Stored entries
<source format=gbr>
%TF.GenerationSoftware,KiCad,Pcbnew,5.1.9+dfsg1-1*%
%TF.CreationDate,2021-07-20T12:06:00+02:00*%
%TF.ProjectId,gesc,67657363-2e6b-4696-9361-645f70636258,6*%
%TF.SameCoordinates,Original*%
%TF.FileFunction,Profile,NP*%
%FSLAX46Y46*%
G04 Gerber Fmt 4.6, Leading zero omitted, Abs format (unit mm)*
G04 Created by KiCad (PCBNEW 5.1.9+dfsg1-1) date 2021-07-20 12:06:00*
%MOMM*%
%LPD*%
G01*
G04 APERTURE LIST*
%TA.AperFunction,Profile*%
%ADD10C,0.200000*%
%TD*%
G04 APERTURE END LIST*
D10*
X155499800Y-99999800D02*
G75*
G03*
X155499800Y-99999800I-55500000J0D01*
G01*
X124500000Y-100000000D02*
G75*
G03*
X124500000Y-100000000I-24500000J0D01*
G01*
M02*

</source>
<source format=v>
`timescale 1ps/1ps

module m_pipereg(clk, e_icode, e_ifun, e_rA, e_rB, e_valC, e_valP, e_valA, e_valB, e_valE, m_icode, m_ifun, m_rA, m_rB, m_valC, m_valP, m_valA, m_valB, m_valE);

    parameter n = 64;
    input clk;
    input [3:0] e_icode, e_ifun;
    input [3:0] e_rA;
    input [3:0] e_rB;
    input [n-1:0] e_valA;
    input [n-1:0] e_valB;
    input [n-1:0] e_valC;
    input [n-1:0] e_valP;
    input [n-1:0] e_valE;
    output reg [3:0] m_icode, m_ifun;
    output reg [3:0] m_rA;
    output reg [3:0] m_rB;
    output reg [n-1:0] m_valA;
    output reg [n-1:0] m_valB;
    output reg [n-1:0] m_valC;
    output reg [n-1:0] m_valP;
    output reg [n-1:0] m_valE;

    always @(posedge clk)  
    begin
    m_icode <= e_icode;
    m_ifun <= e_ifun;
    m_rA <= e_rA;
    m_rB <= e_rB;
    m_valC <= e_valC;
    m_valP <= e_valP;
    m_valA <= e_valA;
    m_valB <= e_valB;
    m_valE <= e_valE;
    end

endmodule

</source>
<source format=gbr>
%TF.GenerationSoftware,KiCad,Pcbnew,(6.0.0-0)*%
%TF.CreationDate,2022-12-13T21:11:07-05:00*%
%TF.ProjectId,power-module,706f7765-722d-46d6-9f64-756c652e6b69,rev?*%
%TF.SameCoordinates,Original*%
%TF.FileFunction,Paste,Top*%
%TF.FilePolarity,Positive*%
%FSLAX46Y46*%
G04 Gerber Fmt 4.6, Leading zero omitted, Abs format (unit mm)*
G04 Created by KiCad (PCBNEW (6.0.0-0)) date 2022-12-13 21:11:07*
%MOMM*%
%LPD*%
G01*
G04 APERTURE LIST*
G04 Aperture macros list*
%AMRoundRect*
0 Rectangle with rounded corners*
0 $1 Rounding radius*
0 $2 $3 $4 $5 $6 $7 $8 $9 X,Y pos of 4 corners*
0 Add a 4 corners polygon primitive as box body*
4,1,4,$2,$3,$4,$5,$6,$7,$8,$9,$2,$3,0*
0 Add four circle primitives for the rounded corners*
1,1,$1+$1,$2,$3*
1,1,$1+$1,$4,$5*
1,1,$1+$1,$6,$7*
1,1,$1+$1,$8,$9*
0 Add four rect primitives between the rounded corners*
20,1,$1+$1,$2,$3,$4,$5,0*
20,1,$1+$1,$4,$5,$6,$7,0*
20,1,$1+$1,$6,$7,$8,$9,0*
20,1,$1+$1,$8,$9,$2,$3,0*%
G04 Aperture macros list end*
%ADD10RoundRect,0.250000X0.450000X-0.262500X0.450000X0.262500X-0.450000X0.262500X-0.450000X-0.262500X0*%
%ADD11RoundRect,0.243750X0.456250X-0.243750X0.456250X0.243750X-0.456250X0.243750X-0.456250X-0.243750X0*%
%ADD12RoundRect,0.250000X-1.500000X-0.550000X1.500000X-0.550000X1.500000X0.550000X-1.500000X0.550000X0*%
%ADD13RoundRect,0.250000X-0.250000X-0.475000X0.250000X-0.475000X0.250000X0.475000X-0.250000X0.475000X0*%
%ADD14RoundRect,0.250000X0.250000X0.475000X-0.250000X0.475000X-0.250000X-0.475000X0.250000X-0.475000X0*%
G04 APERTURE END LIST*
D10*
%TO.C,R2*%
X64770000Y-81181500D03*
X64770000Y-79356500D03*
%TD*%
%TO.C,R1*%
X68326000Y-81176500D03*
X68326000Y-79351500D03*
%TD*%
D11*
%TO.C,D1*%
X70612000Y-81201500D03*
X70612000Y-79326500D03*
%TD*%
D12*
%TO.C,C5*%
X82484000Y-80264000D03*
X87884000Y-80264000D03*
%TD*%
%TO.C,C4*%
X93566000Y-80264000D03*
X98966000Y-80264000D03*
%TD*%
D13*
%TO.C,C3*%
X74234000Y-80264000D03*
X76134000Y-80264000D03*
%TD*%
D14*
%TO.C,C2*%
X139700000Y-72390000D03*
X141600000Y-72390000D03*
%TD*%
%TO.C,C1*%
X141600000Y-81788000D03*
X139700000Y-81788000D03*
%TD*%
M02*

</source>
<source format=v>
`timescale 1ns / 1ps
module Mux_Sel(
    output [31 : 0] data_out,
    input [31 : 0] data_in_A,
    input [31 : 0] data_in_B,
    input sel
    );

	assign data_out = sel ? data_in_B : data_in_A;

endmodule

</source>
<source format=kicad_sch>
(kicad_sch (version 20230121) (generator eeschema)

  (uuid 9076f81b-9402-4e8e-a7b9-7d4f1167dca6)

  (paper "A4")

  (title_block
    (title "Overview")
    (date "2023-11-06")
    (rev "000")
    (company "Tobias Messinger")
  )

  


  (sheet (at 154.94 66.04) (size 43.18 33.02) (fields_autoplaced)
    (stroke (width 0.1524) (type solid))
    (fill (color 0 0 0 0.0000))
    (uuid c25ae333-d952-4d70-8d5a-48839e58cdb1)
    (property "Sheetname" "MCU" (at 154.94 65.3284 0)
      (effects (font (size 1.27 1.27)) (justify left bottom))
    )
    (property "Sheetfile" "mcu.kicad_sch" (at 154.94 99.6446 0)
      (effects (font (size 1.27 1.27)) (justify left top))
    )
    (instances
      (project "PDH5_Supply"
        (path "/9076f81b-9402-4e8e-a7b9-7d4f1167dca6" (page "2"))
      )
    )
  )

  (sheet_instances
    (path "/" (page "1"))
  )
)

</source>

* * *

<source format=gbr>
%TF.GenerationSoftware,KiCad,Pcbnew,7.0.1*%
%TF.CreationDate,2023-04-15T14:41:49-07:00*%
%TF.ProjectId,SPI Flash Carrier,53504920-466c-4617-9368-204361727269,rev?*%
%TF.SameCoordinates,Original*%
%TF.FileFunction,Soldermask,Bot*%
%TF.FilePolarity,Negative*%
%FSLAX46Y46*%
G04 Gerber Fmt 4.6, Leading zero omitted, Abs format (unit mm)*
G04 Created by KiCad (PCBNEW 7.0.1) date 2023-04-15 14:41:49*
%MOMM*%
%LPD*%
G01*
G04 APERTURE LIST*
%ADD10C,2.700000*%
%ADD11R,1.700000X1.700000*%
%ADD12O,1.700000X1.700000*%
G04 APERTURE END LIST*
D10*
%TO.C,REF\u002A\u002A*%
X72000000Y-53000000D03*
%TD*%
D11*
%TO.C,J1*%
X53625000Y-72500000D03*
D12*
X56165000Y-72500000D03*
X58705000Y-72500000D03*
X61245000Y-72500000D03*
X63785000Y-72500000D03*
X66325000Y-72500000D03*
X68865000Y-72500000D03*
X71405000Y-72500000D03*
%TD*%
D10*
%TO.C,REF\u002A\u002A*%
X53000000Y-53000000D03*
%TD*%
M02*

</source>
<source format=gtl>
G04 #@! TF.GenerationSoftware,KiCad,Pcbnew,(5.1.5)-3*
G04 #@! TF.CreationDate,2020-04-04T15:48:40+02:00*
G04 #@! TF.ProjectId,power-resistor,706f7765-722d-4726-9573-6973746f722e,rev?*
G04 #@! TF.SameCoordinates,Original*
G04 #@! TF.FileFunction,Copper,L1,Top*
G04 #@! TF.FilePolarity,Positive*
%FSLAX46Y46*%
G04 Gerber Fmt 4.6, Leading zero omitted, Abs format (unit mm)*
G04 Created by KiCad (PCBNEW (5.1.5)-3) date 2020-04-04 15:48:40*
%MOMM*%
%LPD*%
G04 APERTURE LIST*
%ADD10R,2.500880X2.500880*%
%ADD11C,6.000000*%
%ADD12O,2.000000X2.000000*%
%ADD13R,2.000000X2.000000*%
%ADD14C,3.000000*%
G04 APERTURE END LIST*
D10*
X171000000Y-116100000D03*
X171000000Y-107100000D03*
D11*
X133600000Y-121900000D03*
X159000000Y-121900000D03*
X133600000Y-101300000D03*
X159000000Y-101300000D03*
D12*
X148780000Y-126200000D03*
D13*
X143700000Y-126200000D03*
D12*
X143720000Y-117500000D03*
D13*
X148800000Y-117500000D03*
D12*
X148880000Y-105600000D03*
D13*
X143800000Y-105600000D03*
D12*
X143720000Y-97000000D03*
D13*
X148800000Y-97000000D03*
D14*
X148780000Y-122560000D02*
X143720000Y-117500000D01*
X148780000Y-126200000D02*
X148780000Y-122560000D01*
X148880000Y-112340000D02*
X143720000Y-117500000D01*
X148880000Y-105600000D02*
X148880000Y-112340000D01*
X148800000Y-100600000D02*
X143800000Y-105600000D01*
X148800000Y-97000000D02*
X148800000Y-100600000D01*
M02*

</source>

...

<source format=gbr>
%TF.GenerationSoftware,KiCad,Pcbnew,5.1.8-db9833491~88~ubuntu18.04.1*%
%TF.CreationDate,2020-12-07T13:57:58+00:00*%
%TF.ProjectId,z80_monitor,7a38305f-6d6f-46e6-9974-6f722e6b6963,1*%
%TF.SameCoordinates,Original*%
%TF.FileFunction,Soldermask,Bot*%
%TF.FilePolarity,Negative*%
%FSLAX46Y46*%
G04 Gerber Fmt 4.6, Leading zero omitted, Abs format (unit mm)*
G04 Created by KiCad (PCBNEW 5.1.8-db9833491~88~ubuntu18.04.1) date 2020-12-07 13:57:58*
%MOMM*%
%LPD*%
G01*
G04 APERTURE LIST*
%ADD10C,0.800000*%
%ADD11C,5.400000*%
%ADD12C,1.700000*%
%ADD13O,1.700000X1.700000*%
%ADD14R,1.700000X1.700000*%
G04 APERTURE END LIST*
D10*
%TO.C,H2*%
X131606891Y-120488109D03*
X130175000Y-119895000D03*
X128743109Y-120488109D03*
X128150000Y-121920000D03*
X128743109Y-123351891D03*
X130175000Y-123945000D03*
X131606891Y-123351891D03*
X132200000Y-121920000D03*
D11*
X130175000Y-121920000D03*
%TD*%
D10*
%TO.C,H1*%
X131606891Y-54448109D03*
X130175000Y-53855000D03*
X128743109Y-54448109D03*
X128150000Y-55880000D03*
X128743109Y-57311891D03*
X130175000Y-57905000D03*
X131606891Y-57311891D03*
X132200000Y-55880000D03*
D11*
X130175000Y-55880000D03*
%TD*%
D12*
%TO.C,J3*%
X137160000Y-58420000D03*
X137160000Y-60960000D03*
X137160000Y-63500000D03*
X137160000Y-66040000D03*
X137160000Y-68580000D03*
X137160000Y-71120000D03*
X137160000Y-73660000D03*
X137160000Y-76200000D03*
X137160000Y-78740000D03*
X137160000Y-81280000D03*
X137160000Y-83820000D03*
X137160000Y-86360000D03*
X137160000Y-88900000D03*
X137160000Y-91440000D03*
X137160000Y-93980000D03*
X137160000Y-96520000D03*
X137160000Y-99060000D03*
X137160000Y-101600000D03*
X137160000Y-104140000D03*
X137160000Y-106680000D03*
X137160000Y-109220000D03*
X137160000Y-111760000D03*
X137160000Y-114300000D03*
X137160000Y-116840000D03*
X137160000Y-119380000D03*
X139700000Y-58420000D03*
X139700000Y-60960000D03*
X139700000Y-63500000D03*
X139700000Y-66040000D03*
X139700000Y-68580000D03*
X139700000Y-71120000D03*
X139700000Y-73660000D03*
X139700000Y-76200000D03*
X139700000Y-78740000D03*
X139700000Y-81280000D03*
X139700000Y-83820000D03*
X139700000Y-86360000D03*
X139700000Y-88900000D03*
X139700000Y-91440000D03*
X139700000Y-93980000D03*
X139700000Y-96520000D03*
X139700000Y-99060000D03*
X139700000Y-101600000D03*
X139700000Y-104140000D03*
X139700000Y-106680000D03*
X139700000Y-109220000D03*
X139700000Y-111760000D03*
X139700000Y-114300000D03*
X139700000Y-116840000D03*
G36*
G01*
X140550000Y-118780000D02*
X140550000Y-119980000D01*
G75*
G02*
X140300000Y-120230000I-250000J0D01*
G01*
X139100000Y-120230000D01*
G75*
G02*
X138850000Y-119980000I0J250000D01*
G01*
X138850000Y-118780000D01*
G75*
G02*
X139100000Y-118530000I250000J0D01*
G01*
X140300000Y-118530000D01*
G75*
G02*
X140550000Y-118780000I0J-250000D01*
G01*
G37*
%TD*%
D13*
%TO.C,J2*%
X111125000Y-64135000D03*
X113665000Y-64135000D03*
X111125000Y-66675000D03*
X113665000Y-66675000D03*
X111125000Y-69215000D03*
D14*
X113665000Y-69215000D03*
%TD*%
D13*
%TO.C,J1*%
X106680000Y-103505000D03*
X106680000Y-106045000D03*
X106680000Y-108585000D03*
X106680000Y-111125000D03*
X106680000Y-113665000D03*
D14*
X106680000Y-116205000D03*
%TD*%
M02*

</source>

— INSTRUCTION —
Using the data above, extract exactly the lines from the one that holds "X130175000Y-53855000D03*" to the one that holds "X139700000Y-58420000D03*", both ends included, and no others.

— EXPECTED ANSWER —
X130175000Y-53855000D03*
X128743109Y-54448109D03*
X128150000Y-55880000D03*
X128743109Y-57311891D03*
X130175000Y-57905000D03*
X131606891Y-57311891D03*
X132200000Y-55880000D03*
D11*
X130175000Y-55880000D03*
%TD*%
D12*
%TO.C,J3*%
X137160000Y-58420000D03*
X137160000Y-60960000D03*
X137160000Y-63500000D03*
X137160000Y-66040000D03*
X137160000Y-68580000D03*
X137160000Y-71120000D03*
X137160000Y-73660000D03*
X137160000Y-76200000D03*
X137160000Y-78740000D03*
X137160000Y-81280000D03*
X137160000Y-83820000D03*
X137160000Y-86360000D03*
X137160000Y-88900000D03*
X137160000Y-91440000D03*
X137160000Y-93980000D03*
X137160000Y-96520000D03*
X137160000Y-99060000D03*
X137160000Y-101600000D03*
X137160000Y-104140000D03*
X137160000Y-106680000D03*
X137160000Y-109220000D03*
X137160000Y-111760000D03*
X137160000Y-114300000D03*
X137160000Y-116840000D03*
X137160000Y-119380000D03*
X139700000Y-58420000D03*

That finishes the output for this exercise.